Such considerations enforce the necessity for rigid self-control. And that in two directions.
(a) Beware of your excellences, your strong points.
(b) Cultivate sedulously the virtues to which you are not inclined.
The special form of error into which Barnabas fell is worth notice. It was over-indulgence, tolerance of evil in a person; feebleness of grasp, a deficiency of boldness in carrying out his witness to a disputed truth. In this day liberality, catholicity, are pushed so far that there is danger of our losing the firmness of our grasp of principles, and indulgence for faults goes so far that we are apt to lose the habit of unsparing, though unangry, condemnation of unworthy characters. This generation is like Barnabas; very quick in sympathy, generous in action, ready to recognise goodness where-ever it is beheld. But Barnabas may be a beacon, warning us of the possible evils that dog these excellences like their shadows.

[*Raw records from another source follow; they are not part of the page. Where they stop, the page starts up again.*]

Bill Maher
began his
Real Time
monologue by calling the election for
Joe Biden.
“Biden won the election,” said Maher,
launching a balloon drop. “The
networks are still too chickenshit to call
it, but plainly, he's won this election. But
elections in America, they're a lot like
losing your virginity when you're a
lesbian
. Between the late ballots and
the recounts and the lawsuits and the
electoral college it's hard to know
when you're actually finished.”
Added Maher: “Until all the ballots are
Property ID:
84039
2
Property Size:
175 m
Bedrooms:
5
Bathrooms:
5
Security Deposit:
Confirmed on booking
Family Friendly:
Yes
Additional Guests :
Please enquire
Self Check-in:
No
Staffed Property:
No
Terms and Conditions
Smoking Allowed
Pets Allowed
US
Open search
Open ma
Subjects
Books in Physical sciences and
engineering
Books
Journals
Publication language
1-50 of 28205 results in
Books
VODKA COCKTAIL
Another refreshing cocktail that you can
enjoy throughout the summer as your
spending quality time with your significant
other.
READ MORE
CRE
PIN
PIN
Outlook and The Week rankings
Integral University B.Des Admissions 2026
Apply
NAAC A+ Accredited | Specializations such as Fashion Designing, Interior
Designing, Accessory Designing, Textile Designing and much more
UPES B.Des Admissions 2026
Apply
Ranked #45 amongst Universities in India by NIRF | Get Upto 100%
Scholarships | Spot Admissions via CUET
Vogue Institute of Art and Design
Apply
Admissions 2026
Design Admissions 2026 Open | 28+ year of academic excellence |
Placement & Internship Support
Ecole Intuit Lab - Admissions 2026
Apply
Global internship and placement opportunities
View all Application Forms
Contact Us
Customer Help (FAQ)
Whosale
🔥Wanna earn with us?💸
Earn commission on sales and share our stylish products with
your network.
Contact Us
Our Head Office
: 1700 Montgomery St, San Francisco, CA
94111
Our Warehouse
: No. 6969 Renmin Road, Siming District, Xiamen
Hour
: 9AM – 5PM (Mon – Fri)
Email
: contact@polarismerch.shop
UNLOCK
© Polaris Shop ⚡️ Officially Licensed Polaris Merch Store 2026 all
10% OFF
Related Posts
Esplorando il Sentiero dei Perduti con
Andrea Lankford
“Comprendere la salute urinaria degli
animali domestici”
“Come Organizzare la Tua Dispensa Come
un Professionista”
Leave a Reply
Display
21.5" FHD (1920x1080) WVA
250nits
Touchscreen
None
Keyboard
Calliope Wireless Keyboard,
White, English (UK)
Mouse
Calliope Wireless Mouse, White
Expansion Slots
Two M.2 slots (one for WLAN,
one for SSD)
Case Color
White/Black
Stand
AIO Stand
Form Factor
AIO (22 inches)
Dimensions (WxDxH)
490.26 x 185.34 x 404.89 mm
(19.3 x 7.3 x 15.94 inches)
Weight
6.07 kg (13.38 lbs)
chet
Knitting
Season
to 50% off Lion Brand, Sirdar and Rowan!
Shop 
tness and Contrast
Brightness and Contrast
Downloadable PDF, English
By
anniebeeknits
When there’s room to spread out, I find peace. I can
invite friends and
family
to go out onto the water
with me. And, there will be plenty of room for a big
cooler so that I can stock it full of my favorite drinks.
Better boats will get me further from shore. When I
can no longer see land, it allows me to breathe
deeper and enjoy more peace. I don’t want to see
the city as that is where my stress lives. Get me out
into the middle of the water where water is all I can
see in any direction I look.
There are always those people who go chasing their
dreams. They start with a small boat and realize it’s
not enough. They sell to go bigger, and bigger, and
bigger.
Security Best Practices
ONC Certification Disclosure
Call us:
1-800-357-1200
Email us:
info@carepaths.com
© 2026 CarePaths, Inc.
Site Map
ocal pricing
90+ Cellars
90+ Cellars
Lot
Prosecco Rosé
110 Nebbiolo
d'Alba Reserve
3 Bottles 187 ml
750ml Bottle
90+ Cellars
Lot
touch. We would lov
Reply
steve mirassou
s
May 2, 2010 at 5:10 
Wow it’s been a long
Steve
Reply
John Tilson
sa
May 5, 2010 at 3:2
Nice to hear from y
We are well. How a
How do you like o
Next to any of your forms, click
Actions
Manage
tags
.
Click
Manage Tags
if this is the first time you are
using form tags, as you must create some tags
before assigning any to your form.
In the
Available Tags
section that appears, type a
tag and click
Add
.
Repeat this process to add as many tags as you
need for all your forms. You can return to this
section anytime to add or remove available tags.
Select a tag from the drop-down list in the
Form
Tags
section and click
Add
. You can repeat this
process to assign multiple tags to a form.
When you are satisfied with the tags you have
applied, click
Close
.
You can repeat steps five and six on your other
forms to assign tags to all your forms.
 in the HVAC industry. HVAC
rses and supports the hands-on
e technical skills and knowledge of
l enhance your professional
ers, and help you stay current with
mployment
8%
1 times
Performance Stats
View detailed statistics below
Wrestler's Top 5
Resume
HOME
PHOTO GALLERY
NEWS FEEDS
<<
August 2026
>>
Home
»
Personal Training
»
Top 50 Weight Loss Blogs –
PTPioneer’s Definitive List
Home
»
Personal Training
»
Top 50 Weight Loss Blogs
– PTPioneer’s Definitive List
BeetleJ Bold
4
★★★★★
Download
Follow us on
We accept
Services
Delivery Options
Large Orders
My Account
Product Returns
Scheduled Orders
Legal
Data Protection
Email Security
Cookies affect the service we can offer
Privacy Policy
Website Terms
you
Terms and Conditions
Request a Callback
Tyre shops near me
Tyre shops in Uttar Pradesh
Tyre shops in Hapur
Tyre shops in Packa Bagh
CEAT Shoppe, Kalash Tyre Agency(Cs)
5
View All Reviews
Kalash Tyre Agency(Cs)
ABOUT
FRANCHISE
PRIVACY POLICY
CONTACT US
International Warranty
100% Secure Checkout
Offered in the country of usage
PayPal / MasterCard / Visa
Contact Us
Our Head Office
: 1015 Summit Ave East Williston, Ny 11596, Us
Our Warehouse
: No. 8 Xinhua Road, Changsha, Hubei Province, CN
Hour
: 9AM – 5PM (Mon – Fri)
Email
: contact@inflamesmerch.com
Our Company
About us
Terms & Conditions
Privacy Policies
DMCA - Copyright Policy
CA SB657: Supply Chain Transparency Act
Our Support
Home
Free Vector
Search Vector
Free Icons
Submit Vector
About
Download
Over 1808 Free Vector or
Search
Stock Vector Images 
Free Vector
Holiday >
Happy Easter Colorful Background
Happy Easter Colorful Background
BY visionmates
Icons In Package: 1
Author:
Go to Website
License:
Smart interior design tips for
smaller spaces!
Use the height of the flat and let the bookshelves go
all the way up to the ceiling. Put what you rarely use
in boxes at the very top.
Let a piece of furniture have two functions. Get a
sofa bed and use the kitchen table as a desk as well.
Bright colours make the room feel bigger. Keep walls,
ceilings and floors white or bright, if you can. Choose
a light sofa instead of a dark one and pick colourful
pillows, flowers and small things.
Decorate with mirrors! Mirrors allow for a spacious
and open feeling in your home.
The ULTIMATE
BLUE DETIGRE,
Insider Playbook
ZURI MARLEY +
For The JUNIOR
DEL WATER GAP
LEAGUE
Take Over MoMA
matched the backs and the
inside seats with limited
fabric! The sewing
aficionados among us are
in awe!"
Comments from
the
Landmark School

III. The grave issues of small faults.
Comparatively trivial as was Barnabas’s error, it seems to have wrecked his life, at least to have marred it for long years, and to have broken his sweet companionship with Paul. I think we may go further and say, that most good men are in more danger from trivial faults than from great ones. No man reaches the superlative degree of wickedness all at once. Few men spring from the height to the abyss, they usually slip down. The erosive action of the sand of the desert is said to be gradually cutting off the Sphinx’s head. The small faults are most numerous. We are least on our guard against them. There is a microscopic weed that chokes canals. Snow-flakes make the sky as dark as an eclipse does. White ants eat a carcase quicker than a lion does.
So we urge the necessity for bringing ordinary deeds and small actions to be ruled and guided by God’s Spirit.
How the contemplation of the imperfection, which is the law of life, should lead us to hope for that heaven where perfection is.
How the contemplation of the limits of all human goodness should lead us to exclusive faith in, and imitation of, the one perfect Lord. He stands stainless among the stained. In Him alone is no sin, from Him alone like goodness may be ours.